The vagueness of the laws and the threat that they pose doesn’t stop there. Pasal 597 stated that ‘living law’ now can be counted into the criminal code without specifying who decides it or what it is. Anyone can get caught for violating the “rules of society,” and this is especially dangerous for us queer people. The majority of Indonesians already see us as deviants that disturb society, that somehow for being ourselves, we will destroy morals and religious values. This code will only give them fuel to incarcerate us for simply existing.
And things are much, much worse.
International news conveniently leaves out the rest of the laws:
How we won’t be able to critique the President and the very government itself. Free speech is gone, and the very life of the press and the journalists are at stake.
How parades, convoys, and protests would earn people time in jail. Even more colonial than the Dutch, as tirto.id put it.
How education and promotion of contraception are going to be outlawed.
How learning about ideologies outside of Pancasila would be deemed criminal.
How they reduced the penalty for our dearest corruptors who eat away at our very country.
The list is long, and the damage is great. The only tiny, tiny victory we can find is that they didn’t pass the law that would’ve made gay sex explicitly illegal. Not that it was an encouragement, because such a law shouldn’t have been proposed in the first place. The fight isn’t over yet, though.
Every Thursday since 18 January 2007, victims of human rights violations clad in black clothes march to Istana Negara, the President’s official residence. Their demands are simple: for the government to acknowledge and investigate various human rights violations, from the mass killings of 1965 to the Semanggi tragedy, the shooting of Trisakti university students, the murder of the renowned activist Munir, and more.

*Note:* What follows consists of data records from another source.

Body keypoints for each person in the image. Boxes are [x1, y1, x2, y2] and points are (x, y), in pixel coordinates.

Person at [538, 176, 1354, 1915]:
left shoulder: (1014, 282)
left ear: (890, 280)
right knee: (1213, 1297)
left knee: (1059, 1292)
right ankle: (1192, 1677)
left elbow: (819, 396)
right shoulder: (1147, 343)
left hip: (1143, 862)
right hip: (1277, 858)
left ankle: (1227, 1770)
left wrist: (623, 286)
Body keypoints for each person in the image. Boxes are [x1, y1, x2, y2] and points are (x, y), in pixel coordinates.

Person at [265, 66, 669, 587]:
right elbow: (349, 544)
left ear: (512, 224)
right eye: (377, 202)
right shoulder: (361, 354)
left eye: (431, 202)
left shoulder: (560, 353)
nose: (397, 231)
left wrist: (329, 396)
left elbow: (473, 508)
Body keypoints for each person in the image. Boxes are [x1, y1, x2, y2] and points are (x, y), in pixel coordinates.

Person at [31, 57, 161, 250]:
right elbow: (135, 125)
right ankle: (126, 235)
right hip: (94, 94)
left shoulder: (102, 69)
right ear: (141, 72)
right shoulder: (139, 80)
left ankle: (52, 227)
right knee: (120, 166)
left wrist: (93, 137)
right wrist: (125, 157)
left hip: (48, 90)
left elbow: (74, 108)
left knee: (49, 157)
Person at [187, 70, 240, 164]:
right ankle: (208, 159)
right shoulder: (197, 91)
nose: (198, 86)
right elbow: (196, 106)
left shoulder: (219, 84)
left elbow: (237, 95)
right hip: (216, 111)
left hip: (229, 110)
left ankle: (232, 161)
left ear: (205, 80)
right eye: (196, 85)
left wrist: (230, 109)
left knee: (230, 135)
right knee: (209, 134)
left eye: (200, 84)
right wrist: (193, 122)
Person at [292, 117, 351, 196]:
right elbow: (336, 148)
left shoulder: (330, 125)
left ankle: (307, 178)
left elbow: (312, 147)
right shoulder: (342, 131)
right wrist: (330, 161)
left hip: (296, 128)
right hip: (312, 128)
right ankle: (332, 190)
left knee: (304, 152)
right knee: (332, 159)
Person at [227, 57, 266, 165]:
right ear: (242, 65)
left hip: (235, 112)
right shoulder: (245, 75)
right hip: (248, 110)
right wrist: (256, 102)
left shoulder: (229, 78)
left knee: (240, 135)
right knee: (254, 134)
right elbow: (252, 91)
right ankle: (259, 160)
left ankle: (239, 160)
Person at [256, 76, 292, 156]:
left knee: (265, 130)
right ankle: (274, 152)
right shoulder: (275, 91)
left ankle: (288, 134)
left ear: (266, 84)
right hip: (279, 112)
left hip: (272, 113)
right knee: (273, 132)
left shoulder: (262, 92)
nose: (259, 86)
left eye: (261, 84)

To date, at least 750 protests have taken place, and all of this will be thrown away with the newest law. Purposefully or not, they didn’t include the element of retroactiveness and didn’t specify the statute of limitations. The government effectively washed their hands of all the past human rights violations, and possibly the ones in the future too.
Certain groups such as PKS (Partai Keadilan Sejahtera) still want us LGBT people gone. They kept pushing for the anti-gay sex law to pass, and they’re loud about painting us as deviants and criminals. It’s not impossible that suddenly there’s an uprising and mass attacks against the LGBT. They already did that to us Chinese-Indonesians in 1998, and the government never acknowledged it as a human rights violation. Who’s to say it won’t happen again, and to the LGBT community this time?
I don’t blame my friends when they immediately spiralled into wanting to leave Indonesia. Move in with their relatives, and stay far, far away from the country that wants her people dead. As the hated queers of Indonesia, not only do we have to live in fear of public persecution and beatings and raids, but now we also have to watch our every move and pray that somehow we don’t offend the wrong people. But not everyone has the privilege to leave, and for those people, we have to fight.
On the 5th of December, Transschool Swara, an active community and school for trans femmes, went down to the streets. On Saturday, 10th of December LBH Yogyakarta rallied people to raise their voices. The protest every Thursday will always go on. There’s an online protest on Instagram too. As of writing this, the council of university students have only released their statements against the code of law. In 2019, they spearheaded the massive protest that put a stop to this, and hopefully, we can do it again.
It's not over yet. We still have hope. We can still fight.